◆ Available data

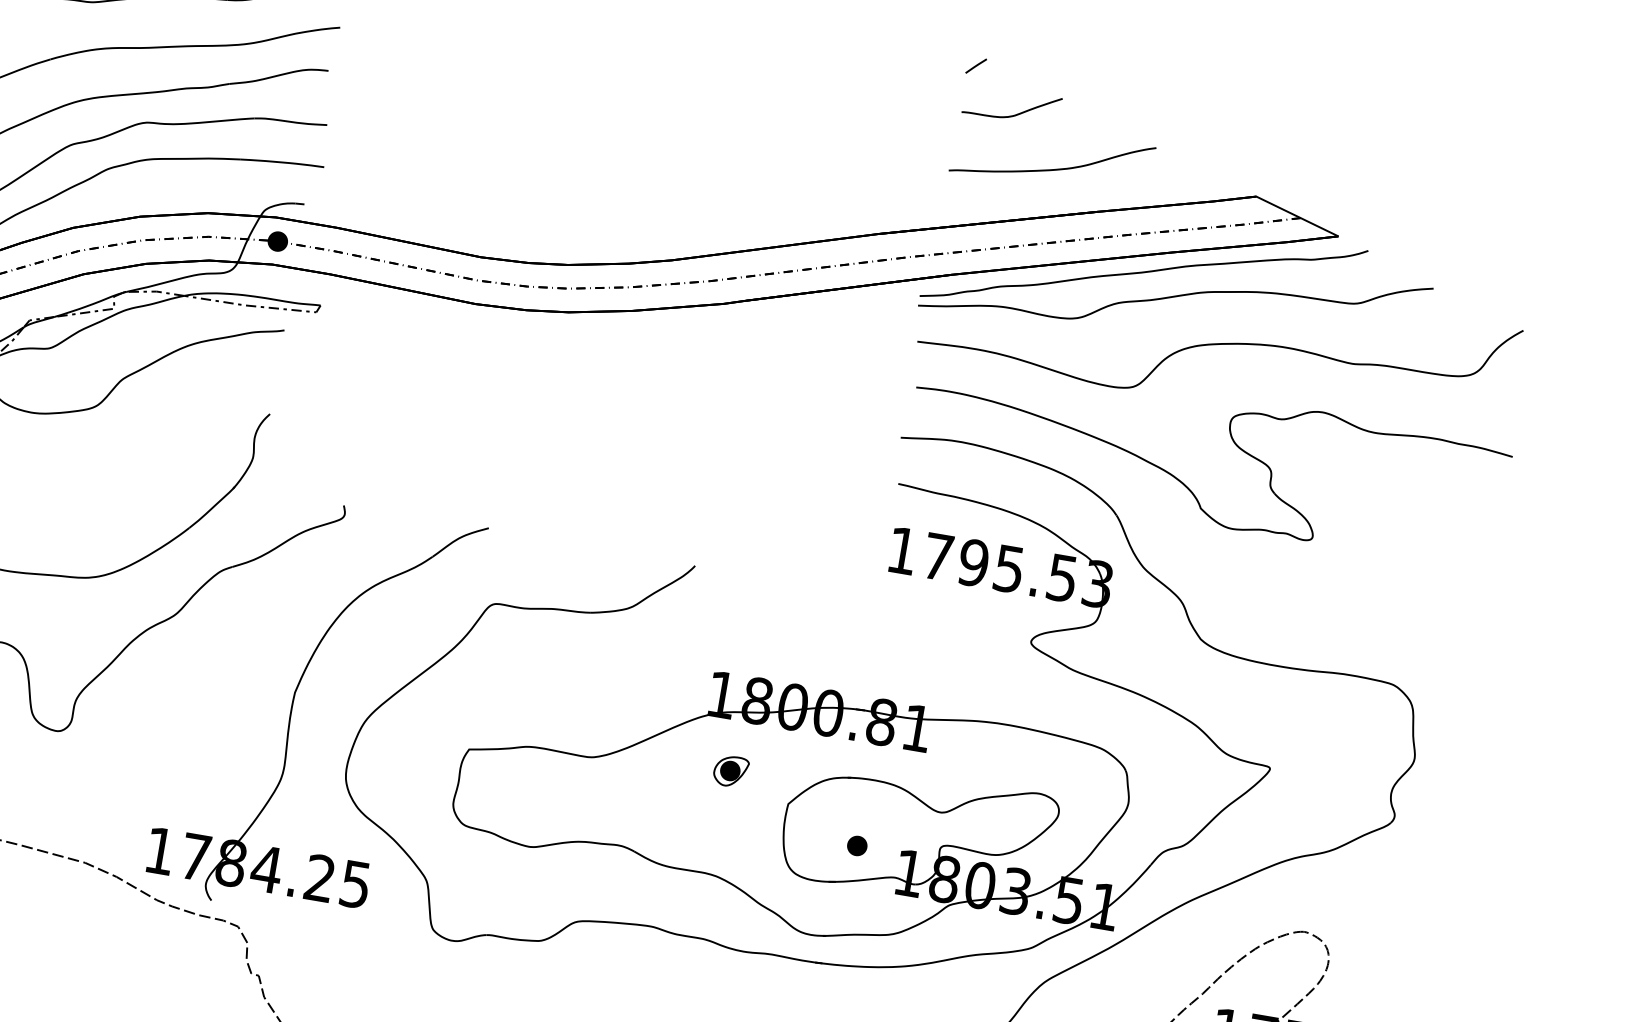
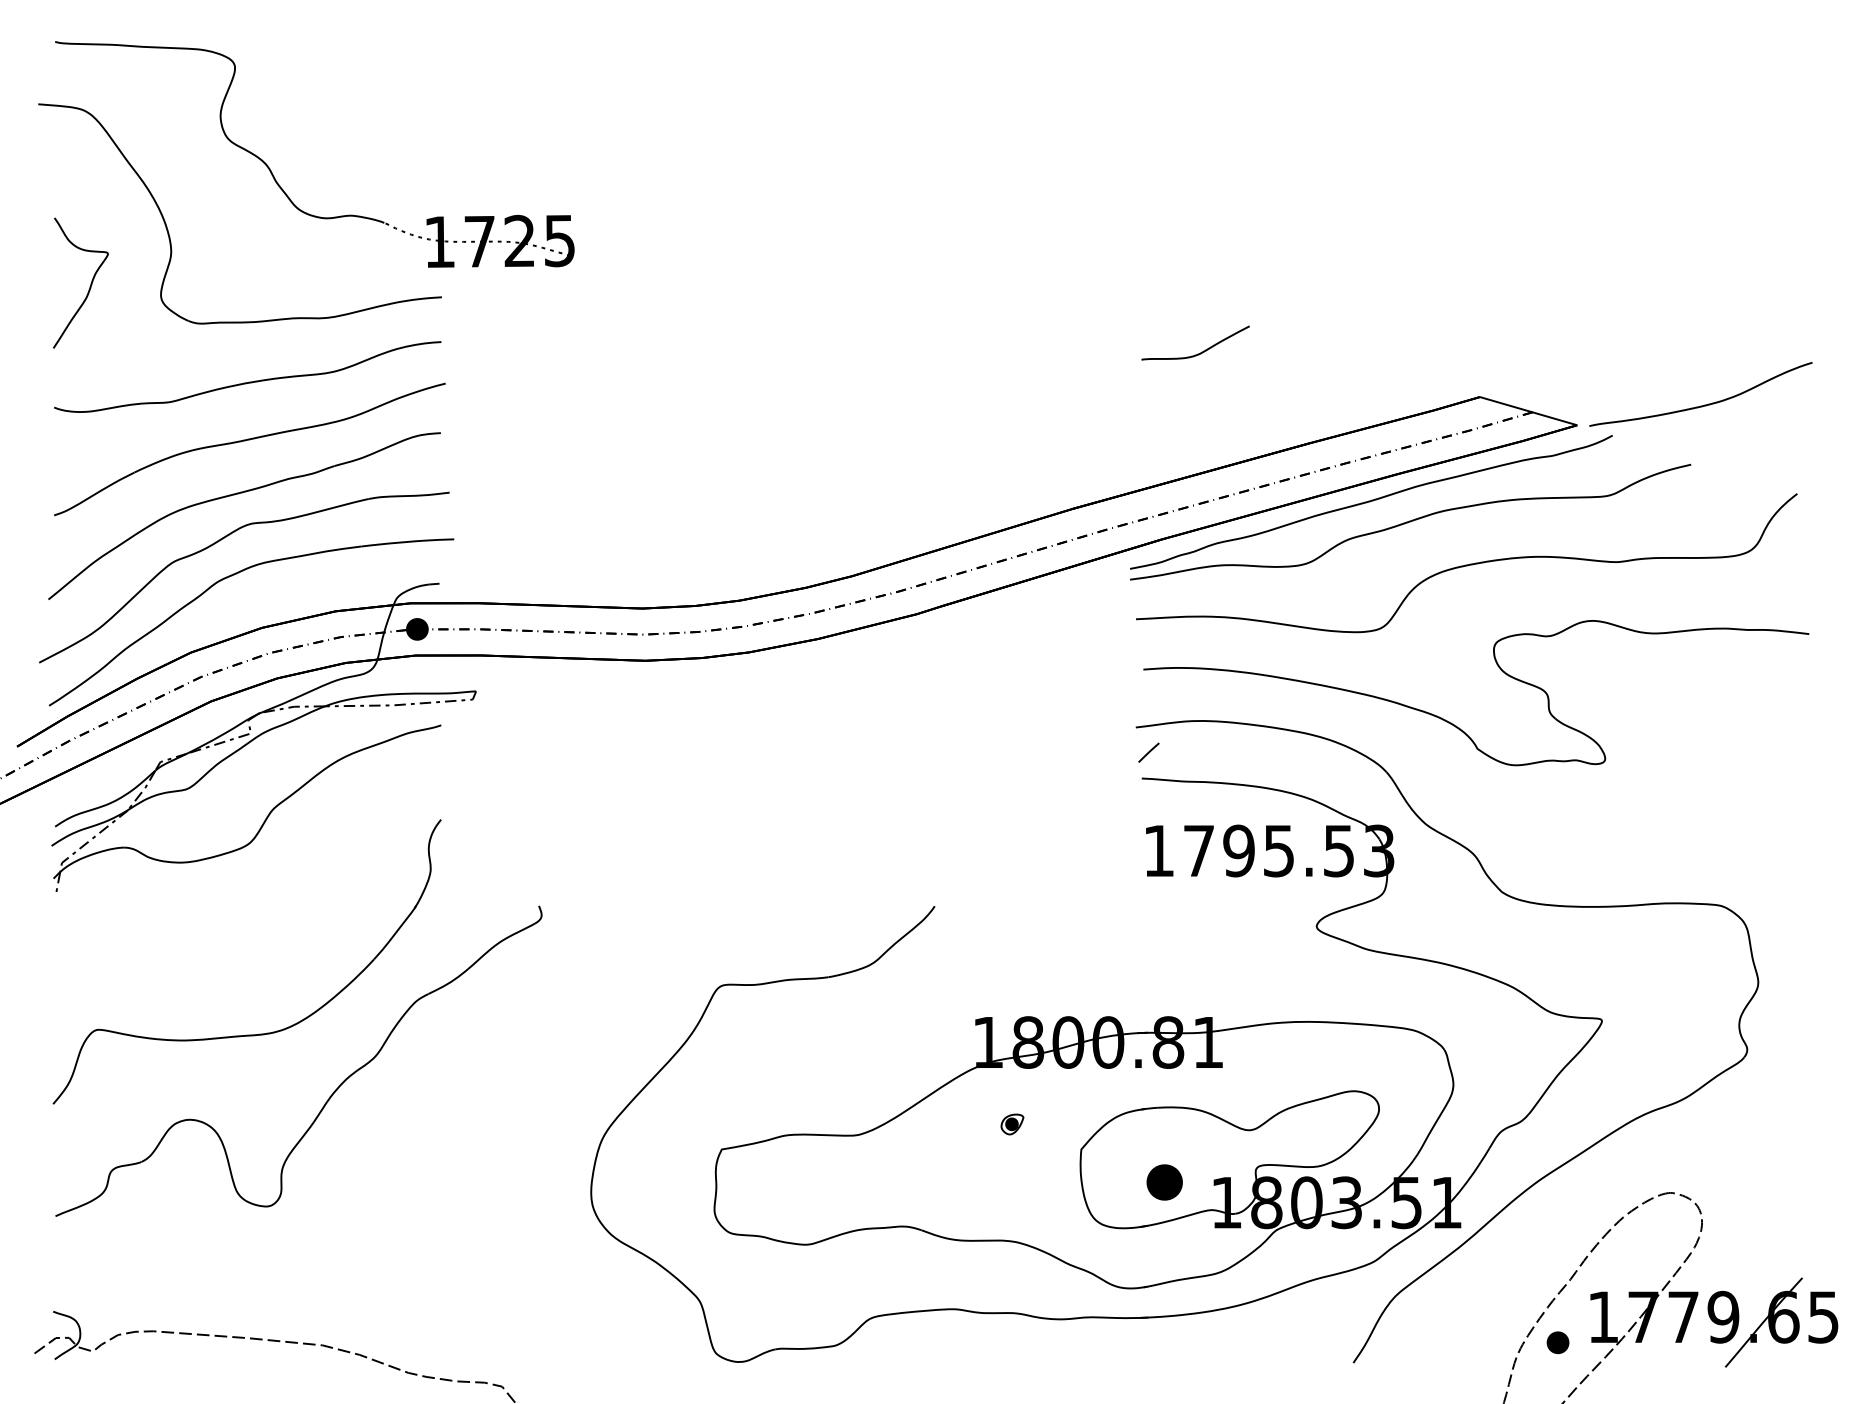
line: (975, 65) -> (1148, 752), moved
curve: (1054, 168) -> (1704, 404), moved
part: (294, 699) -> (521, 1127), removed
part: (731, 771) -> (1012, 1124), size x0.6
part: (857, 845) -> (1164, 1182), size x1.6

◆ Action item
What you produce should repeat the data word for word while omitting all images.

◆ Answer section
line: (975, 65) -> (1148, 752), moved
curve: (1054, 168) -> (1704, 404), moved
part: (294, 699) -> (521, 1127), removed
part: (731, 771) -> (1012, 1124), size x0.6
part: (857, 845) -> (1164, 1182), size x1.6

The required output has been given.